Turn the lines of all the records below into a Markdown table with two columns, Row for the row number and Line for the line itself, skipping any blank lines. Keep the pictures out of the table.

(Collection entries)
** Begin **

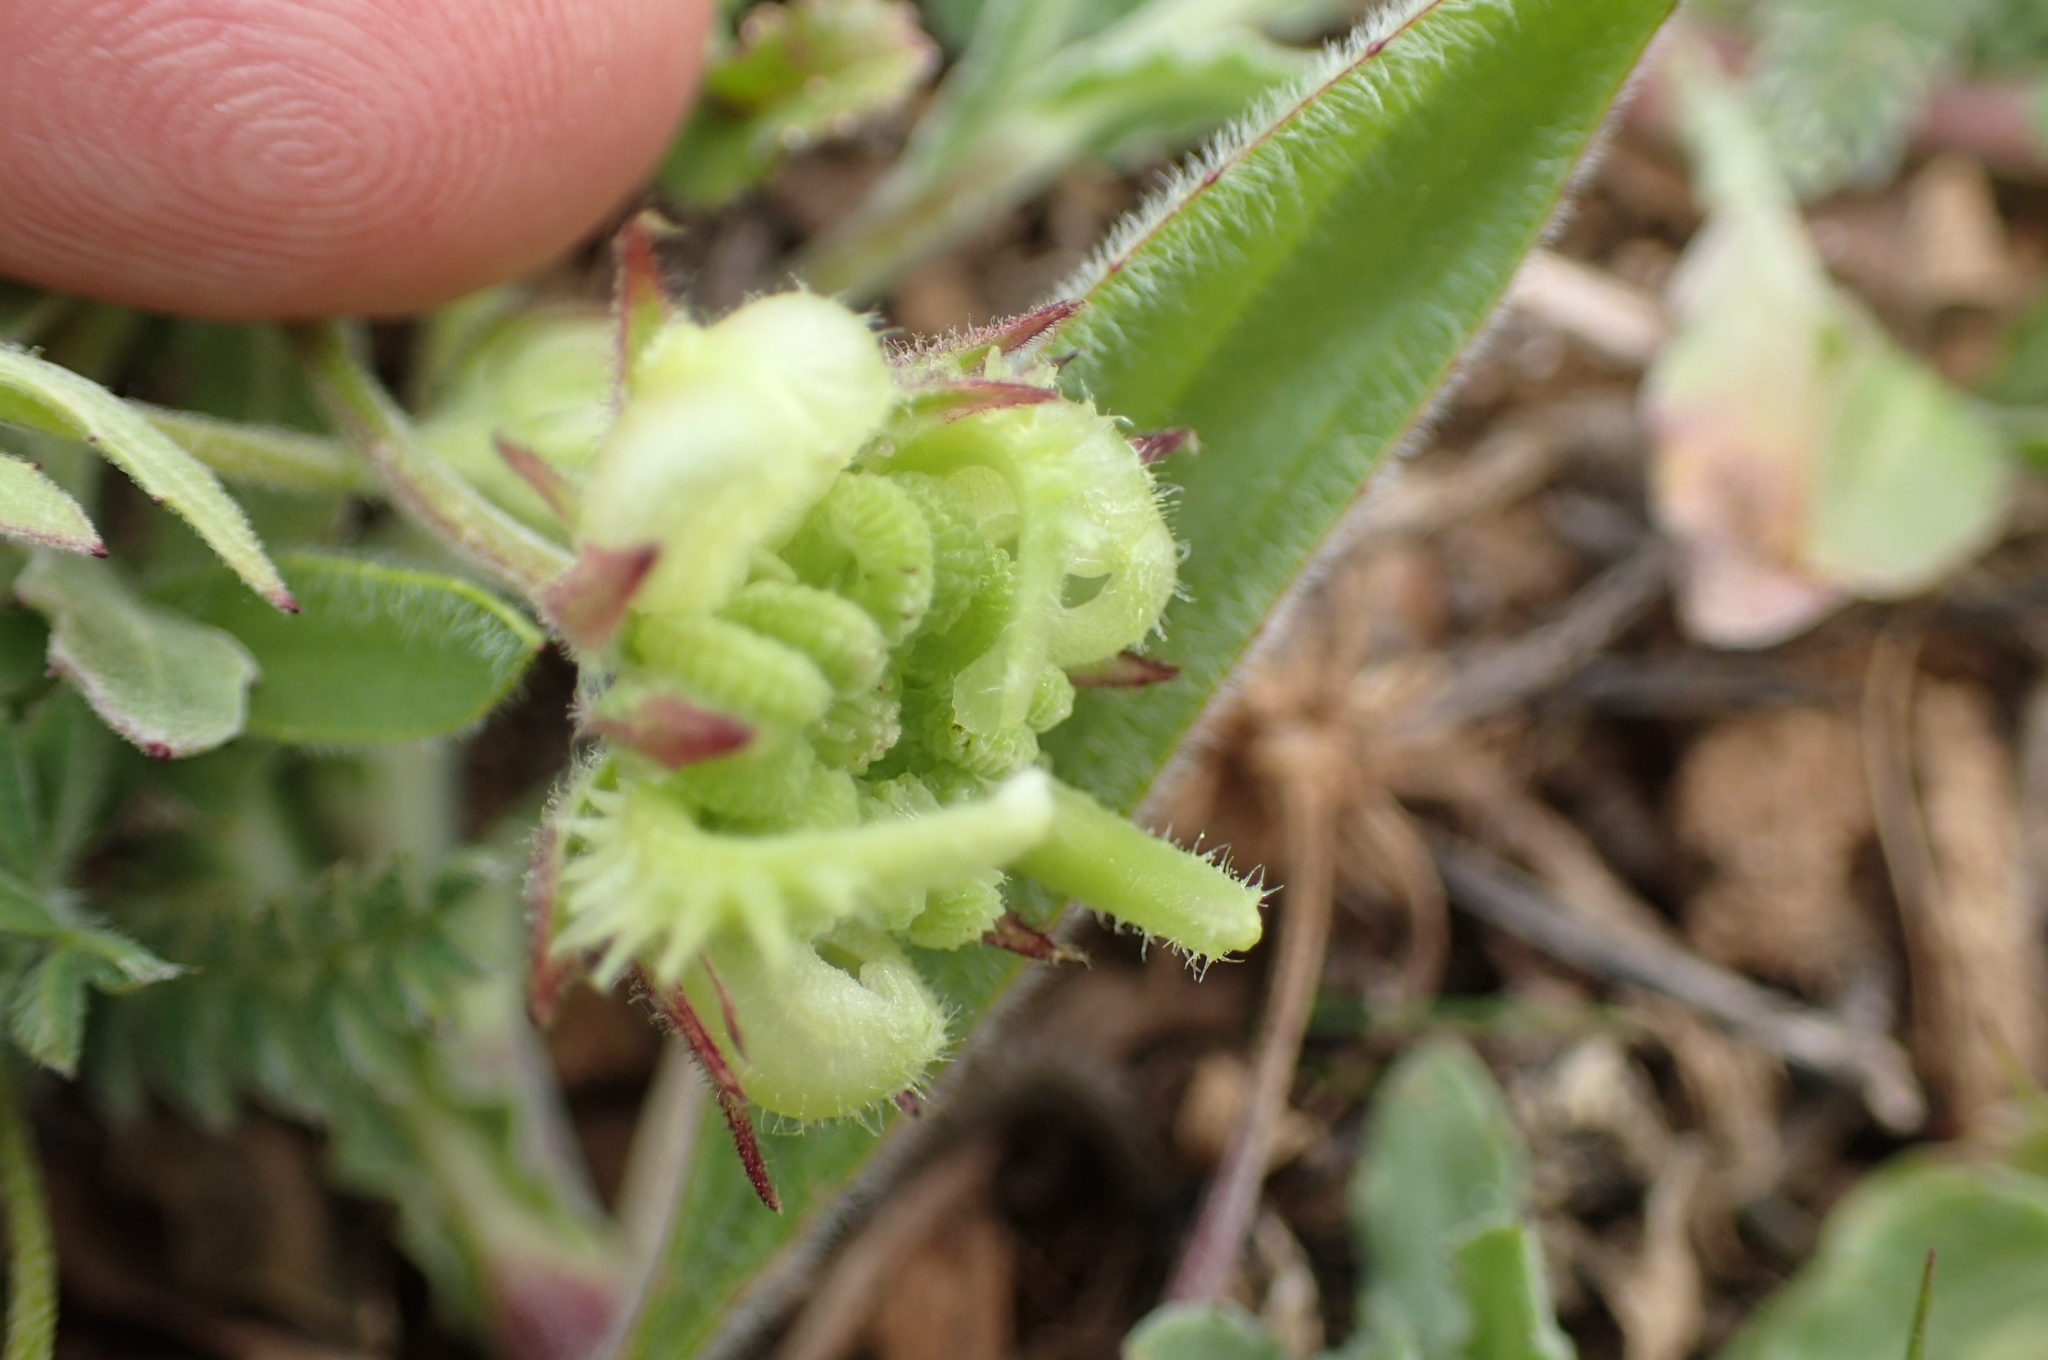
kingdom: Plantae
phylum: Tracheophyta
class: Magnoliopsida
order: Asterales
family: Asteraceae
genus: Calendula
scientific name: Calendula arvensis
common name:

** End **

• _Correct output_:
| Row | Line |
|---|---|
| 1 | kingdom: Plantae |
| 2 | phylum: Tracheophyta |
| 3 | class: Magnoliopsida |
| 4 | order: Asterales |
| 5 | family: Asteraceae |
| 6 | genus: Calendula |
| 7 | scientific name: Calendula arvensis |
| 8 | common name: |